▶ _Work request_
Reproduce the text of every record below line for line, without changing any character.

▶ _Entries shown_
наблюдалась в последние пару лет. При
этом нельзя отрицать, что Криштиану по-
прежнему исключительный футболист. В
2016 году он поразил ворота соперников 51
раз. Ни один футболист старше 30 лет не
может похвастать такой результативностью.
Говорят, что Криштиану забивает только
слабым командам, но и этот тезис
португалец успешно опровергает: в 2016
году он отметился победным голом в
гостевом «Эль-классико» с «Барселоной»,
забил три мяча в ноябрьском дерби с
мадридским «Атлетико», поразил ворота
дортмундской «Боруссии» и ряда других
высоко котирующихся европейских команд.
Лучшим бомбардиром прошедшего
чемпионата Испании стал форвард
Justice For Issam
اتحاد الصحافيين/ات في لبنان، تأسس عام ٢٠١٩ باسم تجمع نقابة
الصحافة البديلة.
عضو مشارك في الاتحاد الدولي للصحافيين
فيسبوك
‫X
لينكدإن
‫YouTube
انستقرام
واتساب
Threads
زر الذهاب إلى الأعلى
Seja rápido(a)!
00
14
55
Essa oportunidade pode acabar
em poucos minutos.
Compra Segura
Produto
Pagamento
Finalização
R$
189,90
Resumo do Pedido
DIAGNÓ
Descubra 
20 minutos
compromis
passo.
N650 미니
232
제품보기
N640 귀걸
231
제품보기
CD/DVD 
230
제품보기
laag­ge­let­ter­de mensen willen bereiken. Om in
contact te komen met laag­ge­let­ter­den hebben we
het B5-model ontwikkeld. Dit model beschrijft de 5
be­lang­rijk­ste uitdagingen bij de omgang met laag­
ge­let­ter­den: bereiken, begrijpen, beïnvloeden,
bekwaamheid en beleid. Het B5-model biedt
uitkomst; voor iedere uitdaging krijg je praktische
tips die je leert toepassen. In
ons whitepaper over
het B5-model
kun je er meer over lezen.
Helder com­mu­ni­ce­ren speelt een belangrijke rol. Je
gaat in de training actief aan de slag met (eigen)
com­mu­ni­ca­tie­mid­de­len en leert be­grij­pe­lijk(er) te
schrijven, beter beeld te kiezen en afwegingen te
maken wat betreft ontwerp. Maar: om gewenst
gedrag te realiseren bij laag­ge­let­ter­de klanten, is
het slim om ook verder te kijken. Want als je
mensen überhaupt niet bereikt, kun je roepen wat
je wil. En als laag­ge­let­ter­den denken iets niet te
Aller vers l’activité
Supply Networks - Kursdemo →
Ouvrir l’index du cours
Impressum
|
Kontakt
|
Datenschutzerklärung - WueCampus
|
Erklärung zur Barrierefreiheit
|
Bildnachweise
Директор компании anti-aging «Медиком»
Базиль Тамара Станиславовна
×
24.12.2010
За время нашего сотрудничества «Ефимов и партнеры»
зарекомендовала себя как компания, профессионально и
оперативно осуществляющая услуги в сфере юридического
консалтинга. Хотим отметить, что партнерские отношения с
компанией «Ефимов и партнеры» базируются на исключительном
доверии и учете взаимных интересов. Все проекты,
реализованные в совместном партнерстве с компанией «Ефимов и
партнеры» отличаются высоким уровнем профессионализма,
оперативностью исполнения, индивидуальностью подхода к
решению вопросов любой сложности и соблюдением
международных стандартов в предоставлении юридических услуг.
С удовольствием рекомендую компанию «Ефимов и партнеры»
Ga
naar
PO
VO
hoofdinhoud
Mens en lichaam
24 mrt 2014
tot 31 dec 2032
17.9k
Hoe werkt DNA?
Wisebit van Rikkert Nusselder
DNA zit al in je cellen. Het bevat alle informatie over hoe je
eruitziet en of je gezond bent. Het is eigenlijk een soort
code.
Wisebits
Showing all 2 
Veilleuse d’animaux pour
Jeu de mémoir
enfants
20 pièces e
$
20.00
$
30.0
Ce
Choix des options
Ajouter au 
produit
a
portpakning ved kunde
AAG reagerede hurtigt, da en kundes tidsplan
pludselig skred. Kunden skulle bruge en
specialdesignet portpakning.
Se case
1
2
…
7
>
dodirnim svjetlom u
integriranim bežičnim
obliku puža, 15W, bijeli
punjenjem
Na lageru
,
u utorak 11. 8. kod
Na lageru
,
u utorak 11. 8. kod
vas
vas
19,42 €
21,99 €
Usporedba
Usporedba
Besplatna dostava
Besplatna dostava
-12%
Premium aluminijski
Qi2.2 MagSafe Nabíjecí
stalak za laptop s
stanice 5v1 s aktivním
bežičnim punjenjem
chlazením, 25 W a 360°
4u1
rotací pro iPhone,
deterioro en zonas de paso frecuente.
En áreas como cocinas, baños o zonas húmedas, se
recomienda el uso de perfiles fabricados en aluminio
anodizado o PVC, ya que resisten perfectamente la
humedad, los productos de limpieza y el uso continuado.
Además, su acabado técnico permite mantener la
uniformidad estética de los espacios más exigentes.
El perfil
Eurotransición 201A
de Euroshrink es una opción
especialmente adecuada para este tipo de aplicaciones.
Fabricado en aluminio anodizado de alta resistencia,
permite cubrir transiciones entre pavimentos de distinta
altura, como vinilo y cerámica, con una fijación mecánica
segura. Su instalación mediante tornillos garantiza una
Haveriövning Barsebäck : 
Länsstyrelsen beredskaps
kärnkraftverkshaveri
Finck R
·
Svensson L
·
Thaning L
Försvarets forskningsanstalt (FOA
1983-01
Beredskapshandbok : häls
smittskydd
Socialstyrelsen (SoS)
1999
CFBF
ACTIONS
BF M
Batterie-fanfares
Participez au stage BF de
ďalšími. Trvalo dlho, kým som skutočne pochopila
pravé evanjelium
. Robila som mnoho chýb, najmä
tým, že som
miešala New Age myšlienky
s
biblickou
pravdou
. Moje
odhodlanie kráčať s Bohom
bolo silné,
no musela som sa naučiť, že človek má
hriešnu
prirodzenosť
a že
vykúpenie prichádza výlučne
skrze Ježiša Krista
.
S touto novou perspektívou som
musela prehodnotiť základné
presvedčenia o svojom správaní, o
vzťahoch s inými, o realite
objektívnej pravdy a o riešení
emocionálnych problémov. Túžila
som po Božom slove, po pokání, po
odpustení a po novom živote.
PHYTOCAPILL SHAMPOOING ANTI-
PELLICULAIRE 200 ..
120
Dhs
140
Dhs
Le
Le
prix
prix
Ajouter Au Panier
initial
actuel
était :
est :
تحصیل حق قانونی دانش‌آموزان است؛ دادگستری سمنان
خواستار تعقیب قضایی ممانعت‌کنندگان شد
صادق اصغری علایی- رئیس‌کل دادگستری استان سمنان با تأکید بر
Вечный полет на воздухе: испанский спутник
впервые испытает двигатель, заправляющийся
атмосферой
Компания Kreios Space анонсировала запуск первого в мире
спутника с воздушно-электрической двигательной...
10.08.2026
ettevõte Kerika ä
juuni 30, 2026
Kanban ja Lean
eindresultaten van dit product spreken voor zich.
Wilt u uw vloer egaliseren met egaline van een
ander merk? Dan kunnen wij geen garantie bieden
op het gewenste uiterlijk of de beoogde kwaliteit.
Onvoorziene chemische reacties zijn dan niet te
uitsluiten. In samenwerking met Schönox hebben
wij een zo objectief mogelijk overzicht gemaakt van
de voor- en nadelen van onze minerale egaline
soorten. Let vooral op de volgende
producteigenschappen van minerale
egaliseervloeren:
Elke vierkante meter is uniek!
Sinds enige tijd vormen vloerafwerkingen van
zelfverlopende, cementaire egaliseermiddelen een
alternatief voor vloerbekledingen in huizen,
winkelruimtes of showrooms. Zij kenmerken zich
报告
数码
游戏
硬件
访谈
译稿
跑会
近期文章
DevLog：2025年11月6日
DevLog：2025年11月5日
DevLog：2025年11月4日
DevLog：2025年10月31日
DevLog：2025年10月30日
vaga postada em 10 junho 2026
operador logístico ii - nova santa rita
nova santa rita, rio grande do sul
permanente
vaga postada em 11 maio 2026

▶ _Answer section_
наблюдалась в последние пару лет. При
этом нельзя отрицать, что Криштиану по-
прежнему исключительный футболист. В
2016 году он поразил ворота соперников 51
раз. Ни один футболист старше 30 лет не
может похвастать такой результативностью.
Говорят, что Криштиану забивает только
слабым командам, но и этот тезис
португалец успешно опровергает: в 2016
году он отметился победным голом в
гостевом «Эль-классико» с «Барселоной»,
забил три мяча в ноябрьском дерби с
мадридским «Атлетико», поразил ворота
дортмундской «Боруссии» и ряда других
высоко котирующихся европейских команд.
Лучшим бомбардиром прошедшего
чемпионата Испании стал форвард
Justice For Issam
اتحاد الصحافيين/ات في لبنان، تأسس عام ٢٠١٩ باسم تجمع نقابة
الصحافة البديلة.
عضو مشارك في الاتحاد الدولي للصحافيين
فيسبوك
‫X
لينكدإن
‫YouTube
انستقرام
واتساب
Threads
زر الذهاب إلى الأعلى
Seja rápido(a)!
00
14
55
Essa oportunidade pode acabar
em poucos minutos.
Compra Segura
Produto
Pagamento
Finalização
R$
189,90
Resumo do Pedido
DIAGNÓ
Descubra 
20 minutos
compromis
passo.
N650 미니
232
제품보기
N640 귀걸
231
제품보기
CD/DVD 
230
제품보기
laag­ge­let­ter­de mensen willen bereiken. Om in
contact te komen met laag­ge­let­ter­den hebben we
het B5-model ontwikkeld. Dit model beschrijft de 5
be­lang­rijk­ste uitdagingen bij de omgang met laag­
ge­let­ter­den: bereiken, begrijpen, beïnvloeden,
bekwaamheid en beleid. Het B5-model biedt
uitkomst; voor iedere uitdaging krijg je praktische
tips die je leert toepassen. In
ons whitepaper over
het B5-model
kun je er meer over lezen.
Helder com­mu­ni­ce­ren speelt een belangrijke rol. Je
gaat in de training actief aan de slag met (eigen)
com­mu­ni­ca­tie­mid­de­len en leert be­grij­pe­lijk(er) te
schrijven, beter beeld te kiezen en afwegingen te
maken wat betreft ontwerp. Maar: om gewenst
gedrag te realiseren bij laag­ge­let­ter­de klanten, is
het slim om ook verder te kijken. Want als je
mensen überhaupt niet bereikt, kun je roepen wat
je wil. En als laag­ge­let­ter­den denken iets niet te
Aller vers l’activité
Supply Networks - Kursdemo →
Ouvrir l’index du cours
Impressum
|
Kontakt
|
Datenschutzerklärung - WueCampus
|
Erklärung zur Barrierefreiheit
|
Bildnachweise
Директор компании anti-aging «Медиком»
Базиль Тамара Станиславовна
×
24.12.2010
За время нашего сотрудничества «Ефимов и партнеры»
зарекомендовала себя как компания, профессионально и
оперативно осуществляющая услуги в сфере юридического
консалтинга. Хотим отметить, что партнерские отношения с
компанией «Ефимов и партнеры» базируются на исключительном
доверии и учете взаимных интересов. Все проекты,
реализованные в совместном партнерстве с компанией «Ефимов и
партнеры» отличаются высоким уровнем профессионализма,
оперативностью исполнения, индивидуальностью подхода к
решению вопросов любой сложности и соблюдением
международных стандартов в предоставлении юридических услуг.
С удовольствием рекомендую компанию «Ефимов и партнеры»
Ga
naar
PO
VO
hoofdinhoud
Mens en lichaam
24 mrt 2014
tot 31 dec 2032
17.9k
Hoe werkt DNA?
Wisebit van Rikkert Nusselder
DNA zit al in je cellen. Het bevat alle informatie over hoe je
eruitziet en of je gezond bent. Het is eigenlijk een soort
code.
Wisebits
Showing all 2 
Veilleuse d’animaux pour
Jeu de mémoir
enfants
20 pièces e
$
20.00
$
30.0
Ce
Choix des options
Ajouter au 
produit
a
portpakning ved kunde
AAG reagerede hurtigt, da en kundes tidsplan
pludselig skred. Kunden skulle bruge en
specialdesignet portpakning.
Se case
1
2
…
7
>
dodirnim svjetlom u
integriranim bežičnim
obliku puža, 15W, bijeli
punjenjem
Na lageru
,
u utorak 11. 8. kod
Na lageru
,
u utorak 11. 8. kod
vas
vas
19,42 €
21,99 €
Usporedba
Usporedba
Besplatna dostava
Besplatna dostava
-12%
Premium aluminijski
Qi2.2 MagSafe Nabíjecí
stalak za laptop s
stanice 5v1 s aktivním
bežičnim punjenjem
chlazením, 25 W a 360°
4u1
rotací pro iPhone,
deterioro en zonas de paso frecuente.
En áreas como cocinas, baños o zonas húmedas, se
recomienda el uso de perfiles fabricados en aluminio
anodizado o PVC, ya que resisten perfectamente la
humedad, los productos de limpieza y el uso continuado.
Además, su acabado técnico permite mantener la
uniformidad estética de los espacios más exigentes.
El perfil
Eurotransición 201A
de Euroshrink es una opción
especialmente adecuada para este tipo de aplicaciones.
Fabricado en aluminio anodizado de alta resistencia,
permite cubrir transiciones entre pavimentos de distinta
altura, como vinilo y cerámica, con una fijación mecánica
segura. Su instalación mediante tornillos garantiza una
Haveriövning Barsebäck : 
Länsstyrelsen beredskaps
kärnkraftverkshaveri
Finck R
·
Svensson L
·
Thaning L
Försvarets forskningsanstalt (FOA
1983-01
Beredskapshandbok : häls
smittskydd
Socialstyrelsen (SoS)
1999
CFBF
ACTIONS
BF M
Batterie-fanfares
Participez au stage BF de
ďalšími. Trvalo dlho, kým som skutočne pochopila
pravé evanjelium
. Robila som mnoho chýb, najmä
tým, že som
miešala New Age myšlienky
s
biblickou
pravdou
. Moje
odhodlanie kráčať s Bohom
bolo silné,
no musela som sa naučiť, že človek má
hriešnu
prirodzenosť
a že
vykúpenie prichádza výlučne
skrze Ježiša Krista
.
S touto novou perspektívou som
musela prehodnotiť základné
presvedčenia o svojom správaní, o
vzťahoch s inými, o realite
objektívnej pravdy a o riešení
emocionálnych problémov. Túžila
som po Božom slove, po pokání, po
odpustení a po novom živote.
PHYTOCAPILL SHAMPOOING ANTI-
PELLICULAIRE 200 ..
120
Dhs
140
Dhs
Le
Le
prix
prix
Ajouter Au Panier
initial
actuel
était :
est :
تحصیل حق قانونی دانش‌آموزان است؛ دادگستری سمنان
خواستار تعقیب قضایی ممانعت‌کنندگان شد
صادق اصغری علایی- رئیس‌کل دادگستری استان سمنان با تأکید بر
Вечный полет на воздухе: испанский спутник
впервые испытает двигатель, заправляющийся
атмосферой
Компания Kreios Space анонсировала запуск первого в мире
спутника с воздушно-электрической двигательной...
10.08.2026
ettevõte Kerika ä
juuni 30, 2026
Kanban ja Lean
eindresultaten van dit product spreken voor zich.
Wilt u uw vloer egaliseren met egaline van een
ander merk? Dan kunnen wij geen garantie bieden
op het gewenste uiterlijk of de beoogde kwaliteit.
Onvoorziene chemische reacties zijn dan niet te
uitsluiten. In samenwerking met Schönox hebben
wij een zo objectief mogelijk overzicht gemaakt van
de voor- en nadelen van onze minerale egaline
soorten. Let vooral op de volgende
producteigenschappen van minerale
egaliseervloeren:
Elke vierkante meter is uniek!
Sinds enige tijd vormen vloerafwerkingen van
zelfverlopende, cementaire egaliseermiddelen een
alternatief voor vloerbekledingen in huizen,
winkelruimtes of showrooms. Zij kenmerken zich
报告
数码
游戏
硬件
访谈
译稿
跑会
近期文章
DevLog：2025年11月6日
DevLog：2025年11月5日
DevLog：2025年11月4日
DevLog：2025年10月31日
DevLog：2025年10月30日
vaga postada em 10 junho 2026
operador logístico ii - nova santa rita
nova santa rita, rio grande do sul
permanente
vaga postada em 11 maio 2026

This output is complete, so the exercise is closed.